Вестфальский мир стал результатом Тридцатилетней войны, которая началась с дефенестрации Праги в 1618 году и закончилась этим договором в 1648 году.
Генри Киссинджер часто повторял, что «человек бессмертен, его спасение после (в дальнейшем). Не государство, ваше спасение — сейчас или никогда».[II] Фраза принадлежит кардиналу Ришелье, который в Вестфальский период утвердил идею причина состояния, после 1848 года заменено немецким словом Realpolitik. Он был «премьер-министром» Франции между 1624 и 1642 годами. Далекий от поиска союзов, основанных на религиозной вере, он холодно оценивал европейский баланс сил и рассчитывал свои союзы, исходя из сохранения французского могущества во время Тридцатилетней войны. Этим объясняется танец коалиций между странами в различных конфликтах.
Испания, Швеция и Османская империя склонялись к державам второго порядка. Польша вымирает.
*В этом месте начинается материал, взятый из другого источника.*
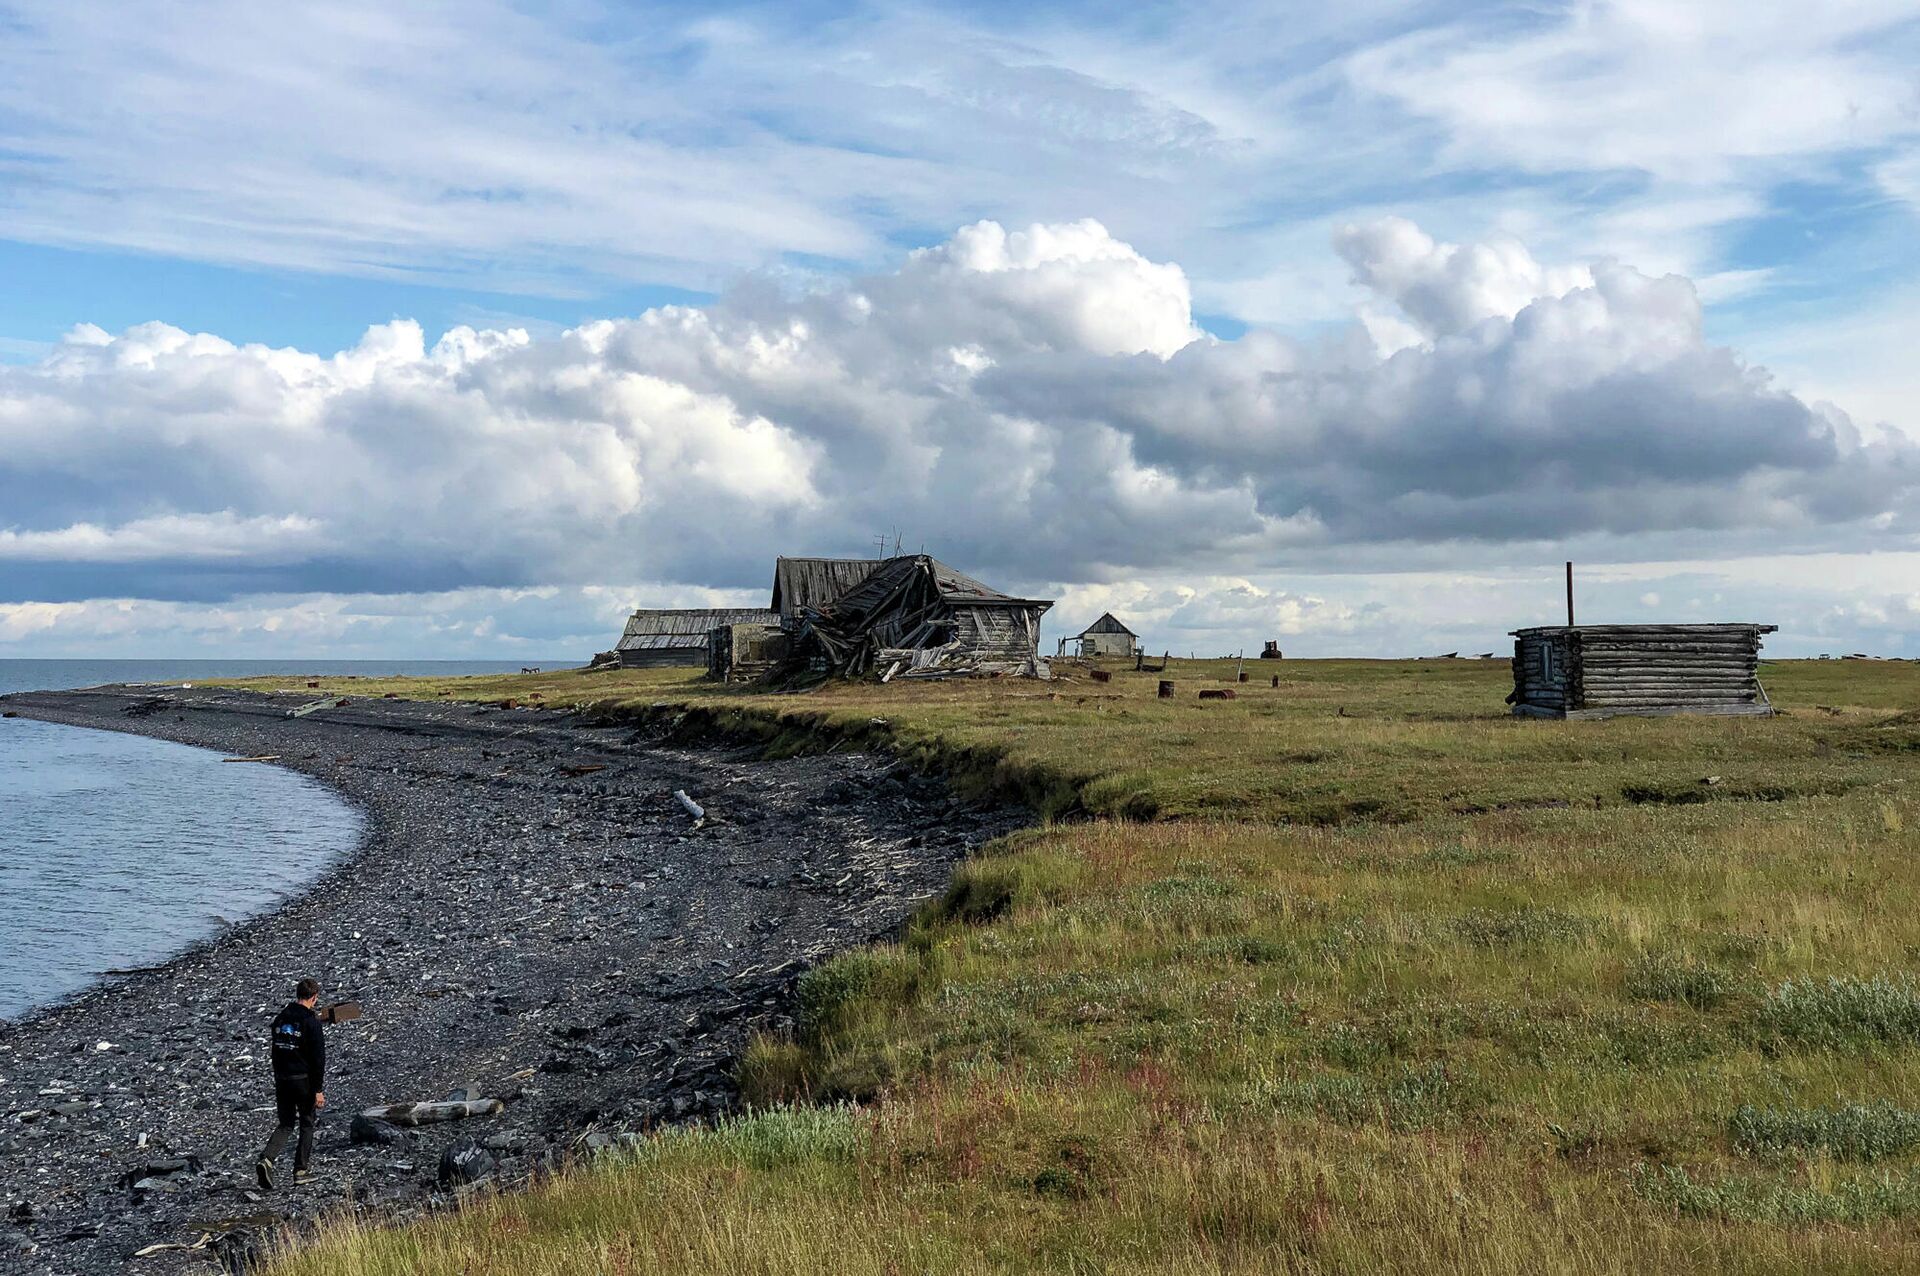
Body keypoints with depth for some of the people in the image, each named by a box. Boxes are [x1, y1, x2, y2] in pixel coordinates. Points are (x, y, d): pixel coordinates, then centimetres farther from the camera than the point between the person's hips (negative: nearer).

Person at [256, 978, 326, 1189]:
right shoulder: (311, 1021, -13)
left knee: (286, 1125, 12)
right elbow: (318, 1058, -15)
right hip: (304, 1080, -5)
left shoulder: (280, 1018, 7)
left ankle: (267, 1160, -12)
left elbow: (275, 1050, 15)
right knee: (307, 1125, 11)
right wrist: (319, 1090, -12)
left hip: (281, 1079, 5)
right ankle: (300, 1172, 12)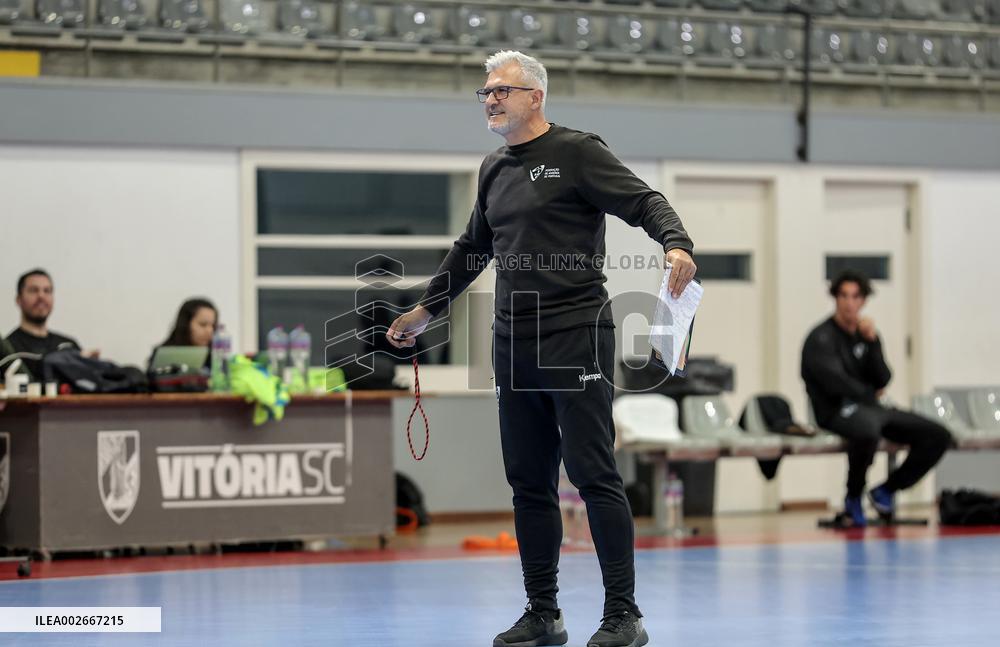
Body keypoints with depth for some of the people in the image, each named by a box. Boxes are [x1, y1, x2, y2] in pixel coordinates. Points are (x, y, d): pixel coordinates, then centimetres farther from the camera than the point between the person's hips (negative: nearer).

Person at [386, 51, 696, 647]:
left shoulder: (578, 152, -4)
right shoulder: (494, 170, 17)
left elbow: (645, 202, -11)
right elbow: (473, 249, 30)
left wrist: (677, 245, -31)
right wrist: (426, 310, 34)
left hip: (577, 335, -7)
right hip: (514, 342, 7)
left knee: (593, 474, -9)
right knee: (530, 482, 8)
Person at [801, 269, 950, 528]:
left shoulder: (866, 334, 14)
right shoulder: (821, 338, -6)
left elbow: (882, 380, 3)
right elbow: (836, 382, -15)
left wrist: (872, 341, -9)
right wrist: (870, 394, 0)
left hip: (869, 408, 7)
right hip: (837, 410, -7)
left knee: (938, 436, -3)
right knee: (868, 430, -43)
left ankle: (886, 490, 8)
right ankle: (853, 498, -18)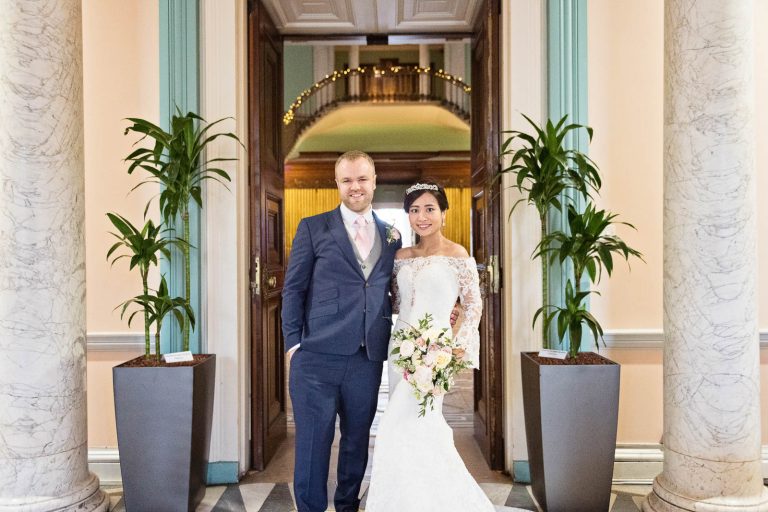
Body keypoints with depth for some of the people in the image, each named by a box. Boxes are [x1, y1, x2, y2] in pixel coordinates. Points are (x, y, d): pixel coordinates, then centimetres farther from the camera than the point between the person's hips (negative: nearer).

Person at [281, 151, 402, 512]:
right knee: (312, 443, 2)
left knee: (357, 442, 16)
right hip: (318, 357, -3)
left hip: (368, 359, 4)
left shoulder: (391, 236, 13)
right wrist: (293, 343, -5)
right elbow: (293, 289, 2)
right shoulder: (313, 228, 4)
Россия (отсутствующая в Вестфальском договоре) и Пруссия (которая, по мнению Генри Киссинджера, играла незначительную роль) превратились в военные державы.[III]
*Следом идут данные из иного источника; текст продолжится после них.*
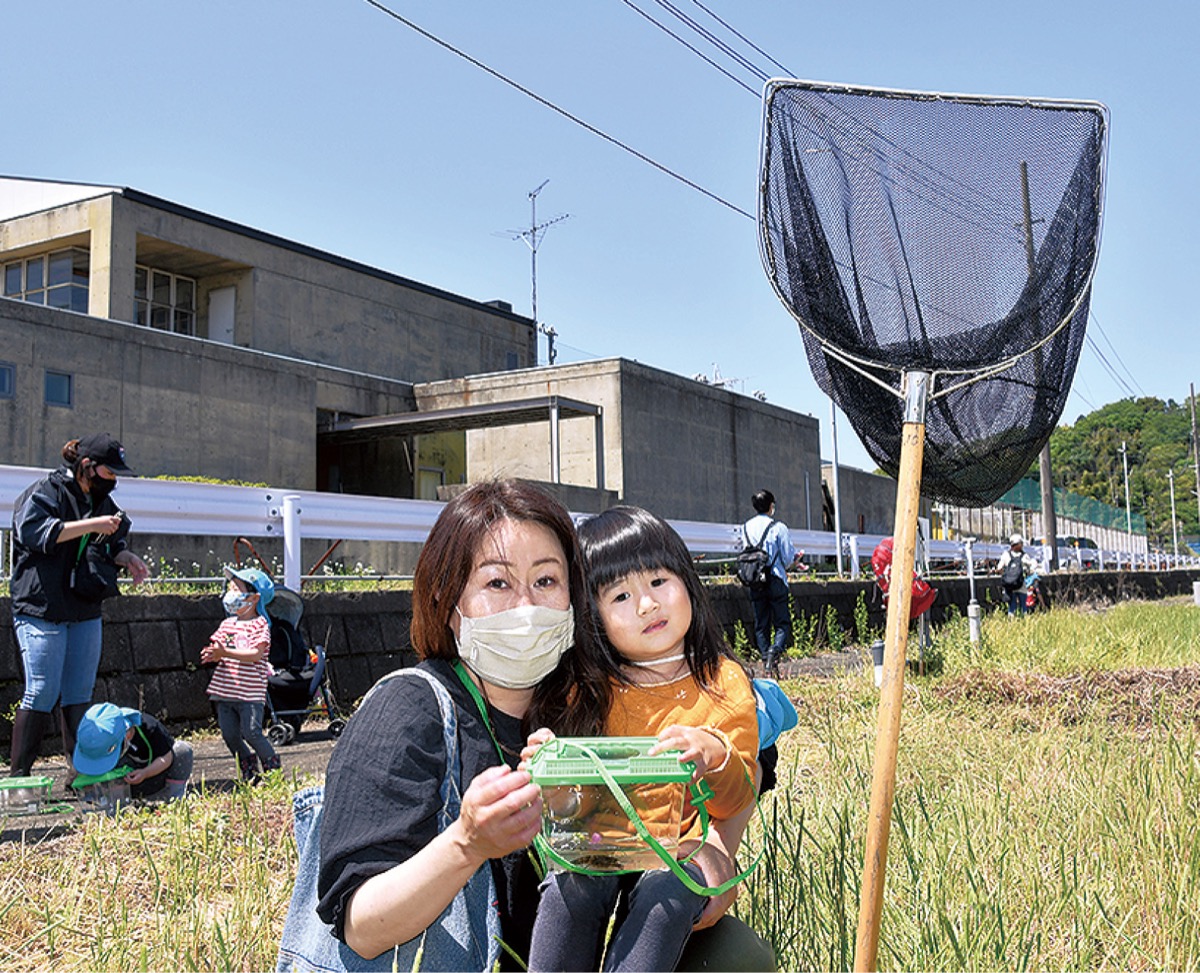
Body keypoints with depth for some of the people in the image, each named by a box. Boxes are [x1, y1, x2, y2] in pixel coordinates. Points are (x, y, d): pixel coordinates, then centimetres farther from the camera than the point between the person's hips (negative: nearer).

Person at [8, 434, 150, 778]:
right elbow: (34, 531, -22)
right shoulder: (46, 492, -6)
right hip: (42, 610, -7)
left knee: (79, 694, 10)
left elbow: (112, 545, 28)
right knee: (42, 692, -7)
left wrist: (126, 557, 6)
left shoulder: (103, 501, 17)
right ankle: (18, 774, 4)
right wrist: (91, 525, -23)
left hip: (86, 613, 7)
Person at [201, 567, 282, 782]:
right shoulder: (227, 624, 14)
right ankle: (249, 770, 24)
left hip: (250, 691, -6)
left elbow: (256, 654, -18)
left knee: (252, 733, -10)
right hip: (224, 690, 6)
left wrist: (225, 652, -25)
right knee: (230, 735, 4)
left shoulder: (259, 624, -6)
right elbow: (217, 648, 11)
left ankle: (273, 768, 11)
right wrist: (212, 654, -14)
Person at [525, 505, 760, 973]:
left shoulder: (724, 684, 2)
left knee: (667, 893, -32)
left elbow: (737, 802, -4)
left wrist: (717, 755, -27)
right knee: (570, 886, -29)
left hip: (681, 851, -1)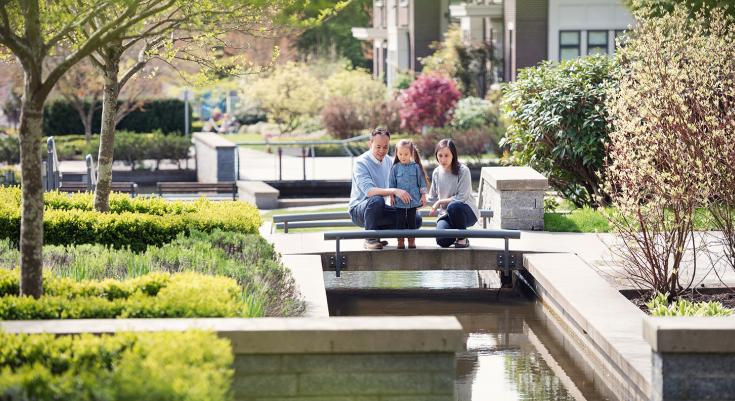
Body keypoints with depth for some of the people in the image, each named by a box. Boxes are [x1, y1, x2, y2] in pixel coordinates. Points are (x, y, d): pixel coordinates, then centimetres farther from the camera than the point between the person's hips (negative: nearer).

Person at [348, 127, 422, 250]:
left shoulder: (388, 161, 6)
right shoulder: (361, 162, -19)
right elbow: (369, 191, -33)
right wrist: (394, 191, -45)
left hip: (379, 208, 7)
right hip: (358, 209, -7)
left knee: (416, 220, -6)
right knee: (376, 200, -40)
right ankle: (370, 239, -20)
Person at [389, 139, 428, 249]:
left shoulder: (416, 167, 0)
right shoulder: (395, 168, 1)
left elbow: (421, 182, 5)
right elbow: (392, 183, 5)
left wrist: (423, 195, 1)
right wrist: (392, 195, 0)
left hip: (413, 199, 0)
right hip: (399, 200, 0)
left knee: (412, 220, 6)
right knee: (400, 220, 2)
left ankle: (412, 240, 14)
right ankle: (400, 241, 8)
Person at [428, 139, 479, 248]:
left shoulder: (463, 171, -13)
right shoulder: (436, 173, 3)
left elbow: (461, 198, -18)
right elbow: (433, 197, 14)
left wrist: (440, 201, -12)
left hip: (468, 212, -4)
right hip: (446, 214, 4)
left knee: (453, 206, -40)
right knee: (442, 241, -25)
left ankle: (462, 238, -15)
Смена сторон была вызвана сиюминутными интересами, и из «кажущейся анархии и грабежа» возник баланс.
Войны XNUMX века были менее разрушительными по двум причинам: во-первых, благодаря возможности мобилизовать ресурсы без идеологического или религиозного возбуждения и без «народных правительств», способных провоцировать коллективные эмоции; во-вторых, бюджет был ограничен из-за невозможности сильно повысить налоги. Можно было бы добавить элементарный характер технологии.
В своем панорамном повествовании об этом периоде Генри Киссинджер прогнозирует роль, которую Соединенные Штаты будут играть во второй половине XNUMX-го века в Англии XNUMX-го века. Она была бы стойким приверженцем европейского баланса сил, потому что ее внешняя политика не отражала континентальных амбиций в Европе из-за ее островного положения. Его интересы ограничивались ограничением власти любой континентальной страны, которая стремилась стать единоличной державой.
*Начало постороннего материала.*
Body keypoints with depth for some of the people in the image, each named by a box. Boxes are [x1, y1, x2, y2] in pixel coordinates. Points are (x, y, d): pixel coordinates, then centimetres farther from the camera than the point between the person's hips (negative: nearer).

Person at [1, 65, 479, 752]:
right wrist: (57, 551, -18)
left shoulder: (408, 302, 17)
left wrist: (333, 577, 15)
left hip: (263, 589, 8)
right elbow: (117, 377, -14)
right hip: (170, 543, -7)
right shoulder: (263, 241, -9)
Национальные интересы Англии находились в равновесии, и ее государственный смысл привел ее к ограничению континентальных держав, не желая каких-либо завоеваний или территориальной экспансии. Таким образом, она сотрудничала, чтобы предотвратить гегемонию Людовика XIV в Европе, а затем и Наполеона. Англия была «умеряющей державой».[IV]
И снова в Генри Киссинджере нет ничего оригинального. Сравнение, которое консервативные либералы проводили между политической нестабильностью во Франции и стабильностью в Англии, возникло вместе с самой революцией 1789 г. Позднее Алексис де Токвиль, например, описывал, как английское дворянство умело смешиваться со своими подчиненными и маскироваться, рассматривая их как равных; и он знал, как постепенно изменить дух своих учреждений на практике, не разрушая их.
Наполеон Бонапарт изменил Европу. В 1806 году Священная Империя распалась, и ее последнему императору пришлось возвысить австрийское эрцгерцогство до императорского достоинства, чтобы управлять оставшимися территориями Австрии с тем же императорским титулом.
Мир, завещанный падением Наполеона, казался возвращением в прошлое. На Венской конференции Пруссия потребовала аннексии Саксонии, что было настолько противно Англии и Австрии, что дипломат наполеоновской эпохи Талейран начал иметь влиятельный голос в Конгрессе, а Франция была вновь допущена на концерт наций. С другой стороны, Россия требовала расширения, которое уже вышло от Днепра за Вислу и поставило под угрозу не только Польшу, но и саму Западную Европу.
Меттерних проводил консервативную политику, направленную на то, чтобы гарантировать соглашение между державами и задержать упадок Австрийской империи, которой угрожали на востоке русские и в Центральной Европе Пруссия, а также национализмы, возникшие после наполеоновской оккупации. Пруссия получила часть Саксонии, но поставила на горизонте германское единство, которое будет сформировано ею гораздо позже.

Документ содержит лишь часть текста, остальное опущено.